For this demonstration, Concrete Cleaning modified a standard centrifugal shot blast machine (manufactured by George Fisher) to increase efficiency and speed of substrate removal. Concrete Cleaning considers the modifications to be proprietary and has applied for a patent. The shot blast machine was equipped with a HEPA filter dust collection system that had been modified to replace the refuse pan provided by the manufacturer. The system was modified with a funnel-drum lid system that directed the waste directly into a standard waste drum. This modification reduced the potential for airborne releases by eliminating the need to transfer waste from the pan into the drum for disposal. As the unit was moved across the floor, the shot and substrate debris were vacuumed through the shot blast unit, and passed through an abrasive recycling system. The heavier shot was returned to the unit while the spent shot (too small in size to reuse) was sent to the dust collection system. The demonstration showed that the main advantage of the Concrete Cleaning centrifugal shot blast technology compared to mechanical scabbing was the simultaneous collection of dust and debris. The report includes a detailed comparison of the two technologies. In addition, the results of radiological surveys performed before and after the demonstration showed that blasting had reduced total fixed beta/gamma contamination levels from pre-demonstration levels as high as 5,300 dpm/100 cm2 to below background levels (1,500 dpm/100 cm2).

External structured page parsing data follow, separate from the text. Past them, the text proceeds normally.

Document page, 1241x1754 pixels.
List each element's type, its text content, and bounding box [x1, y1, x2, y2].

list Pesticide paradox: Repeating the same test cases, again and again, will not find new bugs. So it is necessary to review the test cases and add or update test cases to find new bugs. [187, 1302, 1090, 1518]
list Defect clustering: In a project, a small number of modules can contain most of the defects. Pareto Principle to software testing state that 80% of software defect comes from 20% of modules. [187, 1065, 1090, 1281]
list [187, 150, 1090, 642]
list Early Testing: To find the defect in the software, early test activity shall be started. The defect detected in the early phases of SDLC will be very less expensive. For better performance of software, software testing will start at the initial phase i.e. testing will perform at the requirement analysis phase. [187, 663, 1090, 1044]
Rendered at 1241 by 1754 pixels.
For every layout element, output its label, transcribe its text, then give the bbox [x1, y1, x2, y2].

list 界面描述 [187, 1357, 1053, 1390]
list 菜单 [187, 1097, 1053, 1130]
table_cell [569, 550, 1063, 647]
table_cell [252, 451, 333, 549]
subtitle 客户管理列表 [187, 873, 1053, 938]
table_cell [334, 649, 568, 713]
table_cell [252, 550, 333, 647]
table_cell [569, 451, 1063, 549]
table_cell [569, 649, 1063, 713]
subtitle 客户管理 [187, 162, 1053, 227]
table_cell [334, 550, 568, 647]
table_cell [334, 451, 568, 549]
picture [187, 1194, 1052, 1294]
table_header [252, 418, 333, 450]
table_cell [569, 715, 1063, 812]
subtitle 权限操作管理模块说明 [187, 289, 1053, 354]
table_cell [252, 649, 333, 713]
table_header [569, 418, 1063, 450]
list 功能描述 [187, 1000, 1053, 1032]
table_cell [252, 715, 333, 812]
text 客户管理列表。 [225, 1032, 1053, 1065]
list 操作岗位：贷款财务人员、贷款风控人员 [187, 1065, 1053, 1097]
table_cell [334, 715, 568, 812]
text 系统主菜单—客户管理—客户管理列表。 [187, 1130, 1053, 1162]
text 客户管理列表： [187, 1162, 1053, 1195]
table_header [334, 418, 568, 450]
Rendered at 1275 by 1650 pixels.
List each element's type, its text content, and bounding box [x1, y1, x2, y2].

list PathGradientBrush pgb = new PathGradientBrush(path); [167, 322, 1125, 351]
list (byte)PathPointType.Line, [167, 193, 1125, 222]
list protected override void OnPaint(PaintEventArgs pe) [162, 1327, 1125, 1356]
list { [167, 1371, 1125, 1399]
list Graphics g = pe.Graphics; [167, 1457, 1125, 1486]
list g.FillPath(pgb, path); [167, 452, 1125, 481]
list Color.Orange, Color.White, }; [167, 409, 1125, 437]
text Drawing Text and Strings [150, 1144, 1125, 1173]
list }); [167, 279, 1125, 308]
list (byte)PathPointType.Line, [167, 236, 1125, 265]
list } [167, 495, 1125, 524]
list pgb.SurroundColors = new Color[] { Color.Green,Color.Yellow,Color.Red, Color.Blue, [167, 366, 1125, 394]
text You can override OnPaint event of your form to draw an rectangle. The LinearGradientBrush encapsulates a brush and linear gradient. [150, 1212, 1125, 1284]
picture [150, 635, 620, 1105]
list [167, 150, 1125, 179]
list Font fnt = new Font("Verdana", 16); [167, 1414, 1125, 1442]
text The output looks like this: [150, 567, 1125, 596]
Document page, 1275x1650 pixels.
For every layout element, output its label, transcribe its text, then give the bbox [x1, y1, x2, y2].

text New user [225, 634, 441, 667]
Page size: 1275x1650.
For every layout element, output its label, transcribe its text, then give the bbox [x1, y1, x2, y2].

Several problems were encountered during the demonstration. Steel shot escaping from the unit presented a potential projectile hazard, the magnetic roller was not effective in collecting steel shot left on the floor, and there were problems with the dust collection system assembly and disassembly. According to DOE, additional improvements are needed to make the unit safer and more efficient for use at a DOE facility. The report includes results of a detailed cost analysis comparing the centrifugal shot blast technology with mechanical scabbing. While the baseline technology was less expensive for the scope and conditions of the demonstration, for areas larger than about 1,900 ft2, the centrifugal shot blast technology was projected to be less expensive because of lower incremental costs.